I can buy myself a reminder for one easy payment of 24.95 and nail it into the wall above your fireplace, if I want to.
But that doesn’t mean I’ll look at it each morning between a bowl of Cheerios and watering the plant on my deck. It doesn’t mean I’ll go to sleep at night repeating it like a mantra that deserves its own spot in my busy brain.
I wish it did. I so so wish it did.
The wall above my fireplace is not tacked with a sticky note the size of my palm. It’s housing a framed quote that I found waltzing through Home Goods the week before graduating college.
“Do what you love,” it says.
And let me just preface this by telling you I am the world’s most money-conscious twenty-two year old. I knew, in my heart, that this was the one phrase I’d need to see myself through this big change. And I knew it was well worth the 24.95.
I just didn’t know if I should have needed a reminder.
At the time, it felt like I had been doing what I loved for so long. Years of it.

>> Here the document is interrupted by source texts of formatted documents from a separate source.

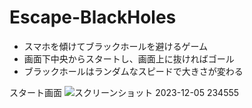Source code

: # Escape-BlackHoles
- スマホを傾けてブラックホールを避けるゲーム
- 画面下中央からスタートし、画面上に抜ければゴール
- ブラックホールはランダムなスピードで大きさが変わる

スタート画面
![スクリーンショット 2023-12-05 234555](https://github.com/Ittalian/Escape-BlackHoles/assets/137425898/27f86fcb-7451-4903-bbe2-80f775982c23)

Swinging bats and chewing Bubble Yum against my mother’s wishes. Climbing rocks in torrential downpours and traipsing through the laundry room covered in slimy mud and bits of rock. Yanking pieces of my skin off after hours of chalk and leather grips made my wrists smell bad enough to make me gag. Spiking my calves while stretching after a track race.
And maybe you’d be right to say none of that sounds particularly fun. It doesn’t. It sounds like it hurts. But that’s what I’ve learned about doing what you love.
We don’t do it because it’s beautiful and effortless. We don’t do it because someone else approves.
It feels right. Deep down inside.
It feels like the only thing we can do.
So yes, there are days I wake up tired and wonder why I ever hit the sheets. There are nights I forget to slide under the covers until much later. There are moments, like yesterday evening, where I sit in my walk-in closet and wonder if all of this gets easier, if life gets easier, if there was just one change that didn’t have to be.
You do what you love because life is too long to feel like you haven’t done anything of value. Life is too long to feel like you wasted it on someone else’s dreams.
And it’s too short to forget that even if you’ve no idea where you’re headed, even if you need a framed quote hanging above the fireplace you’ve yet to use, you are doing something that matters.